We're 2.5 miles down, peering inside the cockpit of an avenger torpedo bomber from the sunken World War II aircraft carrier, USS Wasp. The plane is not just a relic, it's a clue, reports CBS News correspondent Mark Phillips. Can the Wasp itself be far away?
The Wasp was part of the ferocious 1942 air and sea battle for the strategic South Pacific island of Guadalcanal. Jim Forrester, 98 years old now, was 21 on the Wasp that day.
"All of a sudden we got hit with torpedoes," Forrester recounted. "Imagine yourself lifted right up out of your chair right now."

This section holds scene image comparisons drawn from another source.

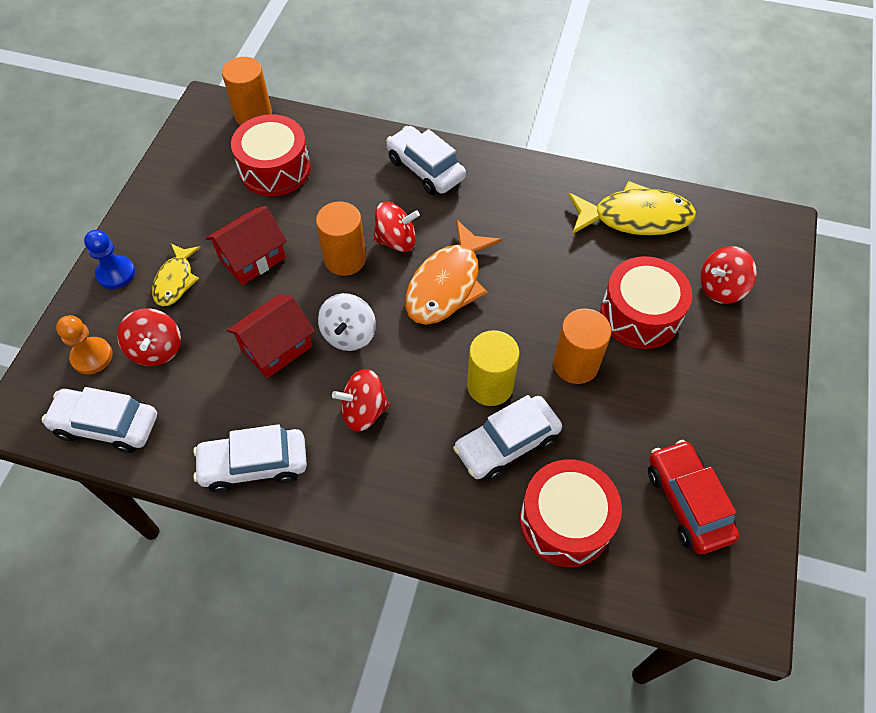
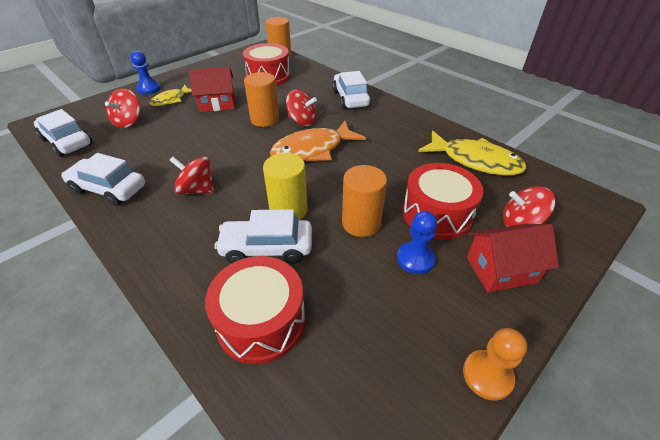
camera: 30 degrees right, 15 degrees down
orange pawn [56,315,113,374] -> orange pawn moved to [463,328,527,401]
red house [227,294,315,379] -> red house moved to [467,224,559,293]
white spinning top [318,293,376,351] -> none
red car [648,440,739,554] -> none
none -> blue pawn [397,211,437,274]

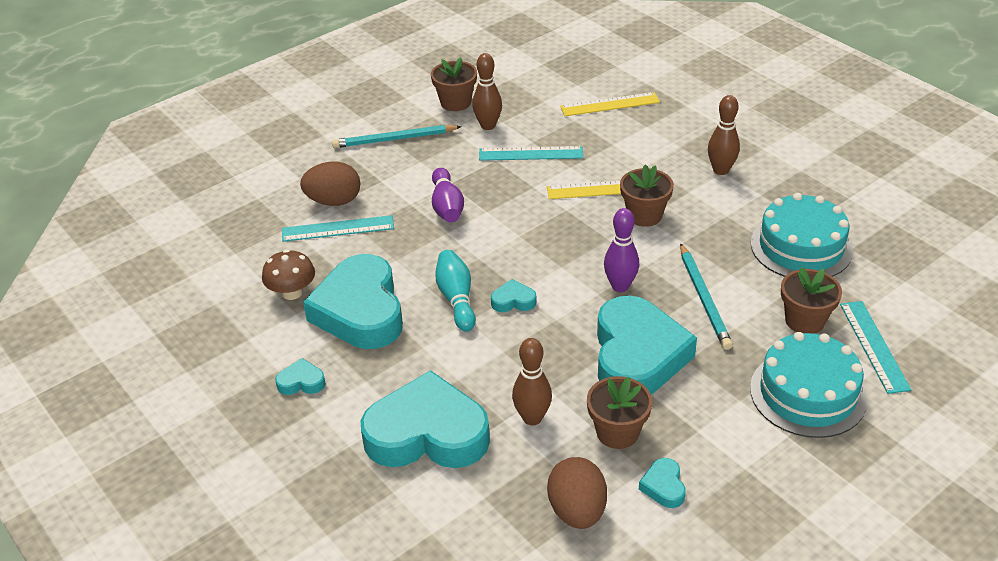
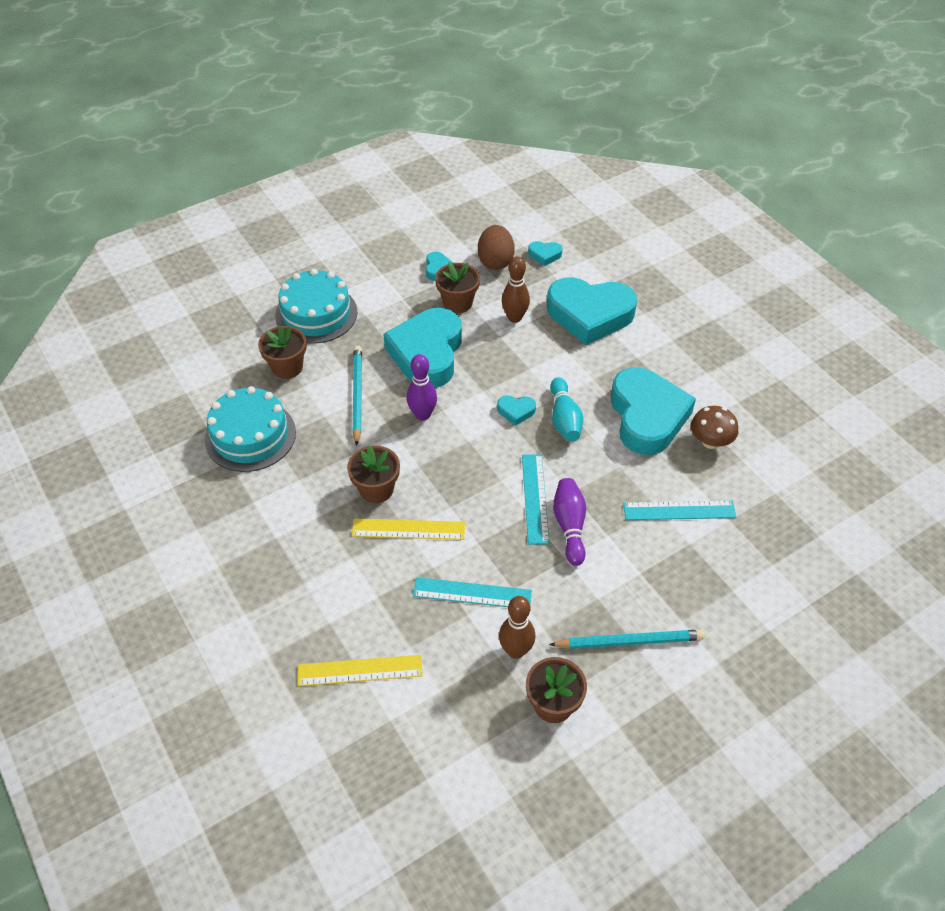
camera: 175 degrees left, 10 degrees up
turquoise heart [275,358,326,395] -> turquoise heart moved to [528,241,562,266]
brown egg [300,162,361,206] -> none
brown bowling pin [708,95,740,175] -> none
turquoise ruler [840,301,911,394] -> turquoise ruler moved to [522,454,549,545]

One of the torpedoes had hit the fuel tanks, and the ship was an inferno. One-hundred-seventy-six of her crew were dead the rest were ordered to abandon ship.
"I grabbed my nose and the family jewels and" Forrester started.
"And jumped into the Pacific?" Philips asked.
"Yes," Forrester said.
The Wasp had been lost for almost 77 years. But the deep water research vessel, Petrel, combed the Pacific looking for long-lost war wrecks. In January, CBS News watched mission leader, Rob Kraft, and his crew find another carrier, the USS Hornet.
(Excerpt) Read more at cbsnews.com ...
Thank you for sharing this video of the USS Wasp (CV-7)
Thanks for posting this, and for the Fox News link.
The single torpedo hit normally would not have sunk Taiho. In fact, she was still floating and conducting normal air operations six hours later. What finally killed her was inept damage control procedures when the poorly trained chief damage control officer vented fumes not overboard but into previously uncontaminated spaces where sources of ignition were.